Material for this exercise ▸
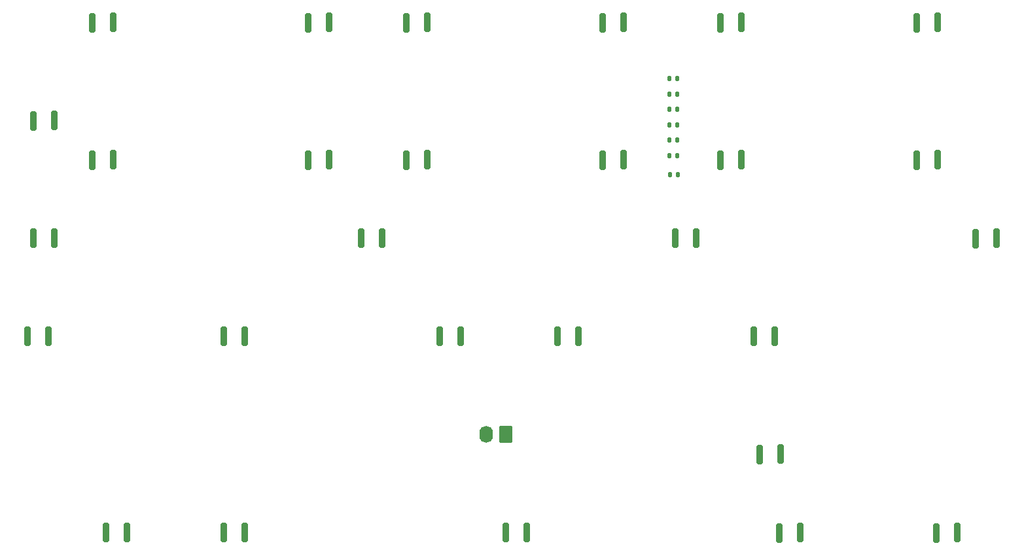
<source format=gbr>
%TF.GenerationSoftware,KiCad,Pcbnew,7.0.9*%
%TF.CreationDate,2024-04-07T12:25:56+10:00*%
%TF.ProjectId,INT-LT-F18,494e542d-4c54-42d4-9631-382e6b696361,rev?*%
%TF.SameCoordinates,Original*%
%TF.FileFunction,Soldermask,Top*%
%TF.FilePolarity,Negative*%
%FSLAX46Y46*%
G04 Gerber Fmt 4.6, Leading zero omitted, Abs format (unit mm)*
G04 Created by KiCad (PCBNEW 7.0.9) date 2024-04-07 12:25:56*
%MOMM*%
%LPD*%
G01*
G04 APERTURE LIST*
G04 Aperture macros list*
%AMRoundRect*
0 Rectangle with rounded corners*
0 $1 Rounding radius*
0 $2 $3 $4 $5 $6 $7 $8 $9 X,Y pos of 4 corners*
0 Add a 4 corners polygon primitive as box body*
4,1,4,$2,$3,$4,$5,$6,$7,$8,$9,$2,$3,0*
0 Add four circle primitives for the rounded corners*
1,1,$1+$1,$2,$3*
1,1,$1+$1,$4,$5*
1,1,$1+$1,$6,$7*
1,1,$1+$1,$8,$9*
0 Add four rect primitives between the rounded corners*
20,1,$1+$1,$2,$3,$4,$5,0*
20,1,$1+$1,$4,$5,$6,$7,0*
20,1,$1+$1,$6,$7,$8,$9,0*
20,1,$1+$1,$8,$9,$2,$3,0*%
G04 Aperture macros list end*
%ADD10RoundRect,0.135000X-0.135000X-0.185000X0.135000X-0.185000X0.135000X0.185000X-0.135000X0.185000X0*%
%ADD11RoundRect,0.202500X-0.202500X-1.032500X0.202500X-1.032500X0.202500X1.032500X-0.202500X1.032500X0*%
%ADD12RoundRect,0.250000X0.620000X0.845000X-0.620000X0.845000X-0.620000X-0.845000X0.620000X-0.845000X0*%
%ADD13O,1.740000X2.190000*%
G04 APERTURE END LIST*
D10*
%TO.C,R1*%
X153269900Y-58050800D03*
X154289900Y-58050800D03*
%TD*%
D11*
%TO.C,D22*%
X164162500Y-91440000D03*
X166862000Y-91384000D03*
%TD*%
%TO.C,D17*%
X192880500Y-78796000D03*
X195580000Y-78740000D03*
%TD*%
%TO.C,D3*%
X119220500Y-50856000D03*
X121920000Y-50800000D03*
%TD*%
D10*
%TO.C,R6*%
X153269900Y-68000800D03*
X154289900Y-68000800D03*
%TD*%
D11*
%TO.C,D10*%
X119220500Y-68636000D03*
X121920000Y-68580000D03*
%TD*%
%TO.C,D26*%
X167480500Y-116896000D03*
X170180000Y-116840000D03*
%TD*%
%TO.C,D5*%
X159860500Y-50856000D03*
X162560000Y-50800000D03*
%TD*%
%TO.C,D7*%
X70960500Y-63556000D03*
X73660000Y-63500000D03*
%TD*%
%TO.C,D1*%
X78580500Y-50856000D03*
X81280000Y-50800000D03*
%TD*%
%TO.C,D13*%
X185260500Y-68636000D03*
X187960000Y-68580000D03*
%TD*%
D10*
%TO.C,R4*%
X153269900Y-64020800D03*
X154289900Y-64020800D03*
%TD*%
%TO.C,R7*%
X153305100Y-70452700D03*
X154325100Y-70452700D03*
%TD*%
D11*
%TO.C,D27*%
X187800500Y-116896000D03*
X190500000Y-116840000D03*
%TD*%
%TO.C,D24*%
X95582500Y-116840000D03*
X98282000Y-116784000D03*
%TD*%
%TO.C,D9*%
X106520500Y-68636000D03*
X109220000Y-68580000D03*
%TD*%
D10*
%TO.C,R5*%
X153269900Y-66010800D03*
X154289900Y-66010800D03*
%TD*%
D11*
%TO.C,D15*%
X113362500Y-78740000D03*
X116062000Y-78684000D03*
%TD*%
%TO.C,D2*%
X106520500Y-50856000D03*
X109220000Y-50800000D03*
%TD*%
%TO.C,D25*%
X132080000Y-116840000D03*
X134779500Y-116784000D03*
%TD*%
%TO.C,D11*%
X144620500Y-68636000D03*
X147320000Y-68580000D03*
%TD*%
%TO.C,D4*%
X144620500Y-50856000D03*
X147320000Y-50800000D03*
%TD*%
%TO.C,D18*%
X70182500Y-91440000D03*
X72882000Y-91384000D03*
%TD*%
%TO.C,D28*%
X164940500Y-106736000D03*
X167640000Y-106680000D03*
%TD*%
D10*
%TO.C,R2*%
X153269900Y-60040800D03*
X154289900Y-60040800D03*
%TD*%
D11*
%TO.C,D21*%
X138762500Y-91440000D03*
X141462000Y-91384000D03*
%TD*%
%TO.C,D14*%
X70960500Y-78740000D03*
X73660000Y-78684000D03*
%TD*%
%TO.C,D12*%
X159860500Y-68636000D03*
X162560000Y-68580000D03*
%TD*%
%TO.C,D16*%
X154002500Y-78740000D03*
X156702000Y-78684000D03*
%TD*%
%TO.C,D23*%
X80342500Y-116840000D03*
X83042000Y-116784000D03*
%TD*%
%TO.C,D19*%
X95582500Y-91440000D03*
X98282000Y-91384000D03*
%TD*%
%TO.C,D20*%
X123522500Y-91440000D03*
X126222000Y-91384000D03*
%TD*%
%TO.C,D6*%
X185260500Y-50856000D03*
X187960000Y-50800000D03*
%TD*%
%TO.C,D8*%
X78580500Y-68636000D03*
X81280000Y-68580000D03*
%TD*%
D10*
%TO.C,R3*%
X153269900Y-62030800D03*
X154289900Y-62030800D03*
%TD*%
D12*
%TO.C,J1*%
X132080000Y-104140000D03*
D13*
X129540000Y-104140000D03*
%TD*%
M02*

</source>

Task goal ▸ Going through the entries, return every line holding the word "KiCad".

Answer space ▸
%TF.GenerationSoftware,KiCad,Pcbnew,7.0.9*%
G04 Created by KiCad (PCBNEW 7.0.9) date 2024-04-07 12:25:56*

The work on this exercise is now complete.